I have mentored quite a few people who have become more or less successful in their professional lives, and one piece of advice that I always give, no exception, is:
Learn to read RFCs. The internet standards. They are written by people who go through great lengths to write down things as unambiguously as possible, as concisely as possible. These RFC’s then going through multiple reviewing rounds before they become an actual standard.
And the reason I tell people to always start by trying to read RFCs (and better yet, try to implement one from scratch) is that you can get a feeling for why security is hard.
These texts, with all their care and pith, still have room for alternate interpretations. And when you read an RFC, you get a feeling for where a developer might have taken a wrong turn or just skipped an essential part because it was not in her use case.
And my second piece of advice: no tricks, no shortcuts until you ‘could’ do it entirely by hand. So no frameworks, no ‘Mr. Superwonderful business guy has said do things this way’ methods. Be an artisan first and understand your craft. Then replace your methods bit by bit with faster and more productive ways of working. But always understand what the output actually does.
When was the first time that you heard about the term “bug bounty” or “RD/CVD”?
Somewhere in the 1990s, I think. Netscape was a big player, and I think I read a Usenet post on something they did. But to be honest, I can not really remember. To me, these things just are part and parcel of an online company.

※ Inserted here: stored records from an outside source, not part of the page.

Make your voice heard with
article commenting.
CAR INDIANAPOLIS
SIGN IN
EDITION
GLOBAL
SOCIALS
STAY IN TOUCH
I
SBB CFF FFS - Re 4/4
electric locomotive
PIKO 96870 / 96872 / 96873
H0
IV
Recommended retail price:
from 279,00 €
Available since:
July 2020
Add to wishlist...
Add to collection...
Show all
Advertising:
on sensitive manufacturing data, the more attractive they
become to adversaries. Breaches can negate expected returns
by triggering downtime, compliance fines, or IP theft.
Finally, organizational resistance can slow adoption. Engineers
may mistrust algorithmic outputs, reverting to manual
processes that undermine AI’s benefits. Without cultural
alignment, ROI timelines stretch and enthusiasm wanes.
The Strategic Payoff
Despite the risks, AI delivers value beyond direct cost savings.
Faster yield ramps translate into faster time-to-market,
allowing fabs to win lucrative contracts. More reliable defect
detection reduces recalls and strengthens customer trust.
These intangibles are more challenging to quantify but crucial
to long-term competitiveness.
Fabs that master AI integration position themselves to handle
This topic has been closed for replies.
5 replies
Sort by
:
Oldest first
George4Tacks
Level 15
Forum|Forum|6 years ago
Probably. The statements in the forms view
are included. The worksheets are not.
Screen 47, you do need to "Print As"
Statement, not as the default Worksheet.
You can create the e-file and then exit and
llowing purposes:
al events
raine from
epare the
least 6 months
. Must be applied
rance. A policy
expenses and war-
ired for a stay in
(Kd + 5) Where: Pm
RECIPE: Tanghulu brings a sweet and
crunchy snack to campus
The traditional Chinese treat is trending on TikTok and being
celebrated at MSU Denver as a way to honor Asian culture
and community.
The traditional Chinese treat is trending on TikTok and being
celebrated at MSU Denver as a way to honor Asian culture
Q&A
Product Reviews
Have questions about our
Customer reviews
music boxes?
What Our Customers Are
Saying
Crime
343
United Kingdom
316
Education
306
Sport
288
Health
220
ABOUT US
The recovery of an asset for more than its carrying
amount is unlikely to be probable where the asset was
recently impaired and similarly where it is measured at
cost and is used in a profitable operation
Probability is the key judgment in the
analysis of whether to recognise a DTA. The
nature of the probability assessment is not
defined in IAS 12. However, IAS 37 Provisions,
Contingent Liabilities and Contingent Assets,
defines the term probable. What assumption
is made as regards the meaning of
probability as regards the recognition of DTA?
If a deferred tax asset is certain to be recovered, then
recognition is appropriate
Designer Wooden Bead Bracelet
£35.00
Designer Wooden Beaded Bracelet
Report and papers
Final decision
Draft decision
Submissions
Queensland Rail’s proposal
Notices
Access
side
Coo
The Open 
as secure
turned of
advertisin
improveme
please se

What is your favourite stereotype about the hacking industry and why?
Not a stereotype per se, but rather something I find very curious about the industry. The tendency to dehumanize our work, especially in the malware sector.
People act and study malware, viruses, and exploits as if they were entomologists and the malicious software of some newly discovered beetle that just crawled out of the jungle.
Security is about people fighting each other. It is about who is the most clever (not necessarily the smartest). It is an evolution of the ‘beating each other with a stick,’ but the sticks have evolved into a digital world encompassing incantations.
Face it, cybersecurity is just conflict-by-proxy with other human beings that can be just as smart as you, can be just as nice as you, that have families and friends and love. They just chose a path in life that makes them your opponent.
Do you have a (hacker)handle/username? And what is the story behind that name?
This persona does not have a hacker handle.
My handles changed over the years, and they always kind of reflected my style in doing things. My earliest one was a pretty hacktivistic one that reveled in the fight against large (in my eyes back then) wrongdoers.
At one company, a few people knew about that handle and talked about its exploits. The CEO wanted to know that handle and put a bounty of 1 BTC on it. I asked him to please retract that bounty because I am not alone nowadays, and I want nobody else to become doxxed because of what I did in my blunder years. He did because he was a nice guy.
I still have the email address associated with it, so if you think you know, send an email, and if you are right, I will verify it.
Any current handles would probably have a mental control connotation to them as I have grown older and possibly a bit wiser. But any such handle would not belong to this persona.